■ Text
______________________________
The sanctification of Mayor David Miller helped prevent the fourth annual Mesh Conference from seeming like ill-timed celebration of dot-com greed in the thick of a downturn, as Toronto’s most famous person with a Twitter account did his part to explain the role of the internet in public service, alongside other speakers touting social activism and charitable initiatives. Meanwhile, with profit-seeking companies suddenly rattled by the sound of that twain coming down the twacks, a two-day event — preceded by one day of tech workshops — that itself might have been forced to deal with the ravages of recessionomics ended up selling out all of its $469 badges.

This year will go down in the history of Canada’s Web Conference as the one where the organizers pondered the value of incorporating Twitter into the audience-participation segment of each panel discussion. Thanks to the magic of social media, no longer would the socially-awkward be excluded from speaking in public, having their questions read out loud by a moderator instead — an intriguing idea, until it sinks in just how passive the process can become.

Technology can also hinder the idea of journalists showing up at such an event to be, well, journalists. Most of those interested parties with day jobs in professional media circles — chief among them Mesh co-founder Mathew Ingram, also communities editor for The Globe and Mail — were benefiting from the conference in ways that may have been good for their own professional development, inhibiting genuine criticism from the otherwise objective fray. The emerging decorum that calls for adding hashtags to every Tweet related to the conference might encourage a certain civility — but it also discourages an accessible public platform to dissect the real-world worth of all the ideas.
______________________________
■ Exercises to complete
(A) Count the lines in the records that contain the word "half", and give only that number.
(B) Please continue the text on the Mesh Conference, starting right after its final sentence.

■ Excerpted records
______________________________
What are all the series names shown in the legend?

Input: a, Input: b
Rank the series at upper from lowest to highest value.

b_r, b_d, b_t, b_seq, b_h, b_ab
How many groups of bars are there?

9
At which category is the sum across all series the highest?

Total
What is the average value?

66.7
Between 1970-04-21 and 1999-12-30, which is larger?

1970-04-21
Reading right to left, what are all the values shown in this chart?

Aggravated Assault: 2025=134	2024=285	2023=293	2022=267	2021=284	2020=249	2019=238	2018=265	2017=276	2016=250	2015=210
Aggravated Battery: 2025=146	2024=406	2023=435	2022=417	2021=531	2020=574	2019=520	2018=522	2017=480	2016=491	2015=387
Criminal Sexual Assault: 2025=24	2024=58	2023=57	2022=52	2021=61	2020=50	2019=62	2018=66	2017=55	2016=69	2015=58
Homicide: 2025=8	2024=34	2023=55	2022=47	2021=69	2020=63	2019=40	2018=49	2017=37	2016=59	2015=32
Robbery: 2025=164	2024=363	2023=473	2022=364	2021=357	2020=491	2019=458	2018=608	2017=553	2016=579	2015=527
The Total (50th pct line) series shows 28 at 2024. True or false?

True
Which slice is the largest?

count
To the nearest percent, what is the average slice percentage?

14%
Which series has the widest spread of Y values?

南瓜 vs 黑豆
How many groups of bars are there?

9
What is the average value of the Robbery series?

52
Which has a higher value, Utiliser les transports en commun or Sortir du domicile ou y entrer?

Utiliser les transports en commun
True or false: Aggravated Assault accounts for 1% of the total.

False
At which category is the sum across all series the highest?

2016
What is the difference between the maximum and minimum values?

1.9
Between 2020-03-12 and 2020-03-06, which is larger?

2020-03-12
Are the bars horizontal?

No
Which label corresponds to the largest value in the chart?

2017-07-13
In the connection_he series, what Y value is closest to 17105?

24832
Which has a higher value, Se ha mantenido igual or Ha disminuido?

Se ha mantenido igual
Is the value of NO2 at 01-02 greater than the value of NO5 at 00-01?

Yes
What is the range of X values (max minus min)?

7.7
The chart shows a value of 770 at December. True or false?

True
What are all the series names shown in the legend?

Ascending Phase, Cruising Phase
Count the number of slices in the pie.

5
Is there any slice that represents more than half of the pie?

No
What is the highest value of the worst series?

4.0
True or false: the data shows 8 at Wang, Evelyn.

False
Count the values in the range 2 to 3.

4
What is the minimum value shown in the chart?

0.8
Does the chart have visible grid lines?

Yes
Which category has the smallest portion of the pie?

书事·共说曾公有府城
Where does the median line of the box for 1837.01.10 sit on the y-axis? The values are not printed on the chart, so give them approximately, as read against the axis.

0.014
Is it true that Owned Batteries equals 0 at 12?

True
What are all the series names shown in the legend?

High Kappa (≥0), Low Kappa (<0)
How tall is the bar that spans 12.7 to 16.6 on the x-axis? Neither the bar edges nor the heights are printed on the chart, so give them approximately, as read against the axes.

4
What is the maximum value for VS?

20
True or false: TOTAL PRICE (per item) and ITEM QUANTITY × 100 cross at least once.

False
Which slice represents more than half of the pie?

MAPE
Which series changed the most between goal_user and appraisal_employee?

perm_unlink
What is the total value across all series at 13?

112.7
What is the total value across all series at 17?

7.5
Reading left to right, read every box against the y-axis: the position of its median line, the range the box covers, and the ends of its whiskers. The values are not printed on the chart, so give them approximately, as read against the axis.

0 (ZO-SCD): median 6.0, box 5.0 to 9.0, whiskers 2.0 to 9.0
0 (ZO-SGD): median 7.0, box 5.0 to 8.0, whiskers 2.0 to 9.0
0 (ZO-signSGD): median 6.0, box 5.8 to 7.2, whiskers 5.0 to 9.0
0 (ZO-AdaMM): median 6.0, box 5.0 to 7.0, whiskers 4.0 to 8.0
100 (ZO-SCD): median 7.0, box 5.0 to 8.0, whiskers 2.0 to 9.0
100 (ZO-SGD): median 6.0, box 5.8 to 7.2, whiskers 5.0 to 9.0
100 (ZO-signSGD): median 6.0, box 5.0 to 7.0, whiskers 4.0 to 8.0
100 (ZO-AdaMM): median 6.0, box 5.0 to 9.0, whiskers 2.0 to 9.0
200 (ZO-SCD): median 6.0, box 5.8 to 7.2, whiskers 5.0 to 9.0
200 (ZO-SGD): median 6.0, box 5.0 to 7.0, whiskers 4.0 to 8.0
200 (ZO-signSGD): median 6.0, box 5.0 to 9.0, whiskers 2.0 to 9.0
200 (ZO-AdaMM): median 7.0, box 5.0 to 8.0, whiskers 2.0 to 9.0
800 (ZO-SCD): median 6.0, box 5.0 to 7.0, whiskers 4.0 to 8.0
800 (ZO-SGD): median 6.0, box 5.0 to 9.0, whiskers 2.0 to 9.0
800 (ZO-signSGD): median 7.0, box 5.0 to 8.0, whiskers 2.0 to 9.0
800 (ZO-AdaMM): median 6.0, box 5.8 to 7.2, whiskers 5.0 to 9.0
______________________________
■ Your written answers
(A) 2

(B)
A juicy bit was revealed during a late Tuesday afternoon panel, featuring three celebrated out-of-towners, on “The Future of News.” Turns out, were all those applying for some kind of media accreditation for Mesh were approved, they’d hardly have anyone left paying for the event. Determining who among the hopefuls actually qualified as a reporter was apparently a source of friction between the organizers. Constantly propagating the view that everyone can be a journalist backfires when those most likely to adopt these delivery systems are your own customers.

Furthermore, the futurist tone of the conference seems to discourage any participation from the typical Toronto mediamaker: one who developed their chops in the past century, and perfectly comfortable with making the web their primary platform, if only there was a way they could get paid.

The exclusion of that factor means Mesh is largely confined to the geek-friendly MaRS Centre. A couple of evening socials don’t compensate for the fact that festivals in this town celebrating more established forms of creativity remain a universe apart. And nothing real is ever going to be achieved until a bridge is built. Just consider how South by Southwest seamlessly extended its brand from music festival to interactive conference, along with a film component, and makes it all make sense.



For the time being, however, anyone with roots in the old-school business of show who crosses the tech threshold can get away with saying just about anything. David Usher, a Mesh mascot making his second annual appearance to discuss his music industry survival strategies, was given a 50-minute platform to spout the kind of passive-aggressive platitudes that would have him laughed out of the room at last month’s Canadian Music Week. But, for an audience paying money to hear how they are hip enough to know better, Usher can say no wrong.

And it’s not like the EMI Music Canada staffers who overextended themselves trying to get attention for the alt-rock band Usher fronted through the 1990s, Moist, are going to complain — most of them are out of their jobs, while he’s still got his career, exerting control over his output that was unfathomable when the Moist song “Push” received saturation radio and video airplay. But attention for Moist also had plenty to do with federal regulations — for domestic investment in talent by broadcasters and record companies — while attempts to break the band stateside never clicked.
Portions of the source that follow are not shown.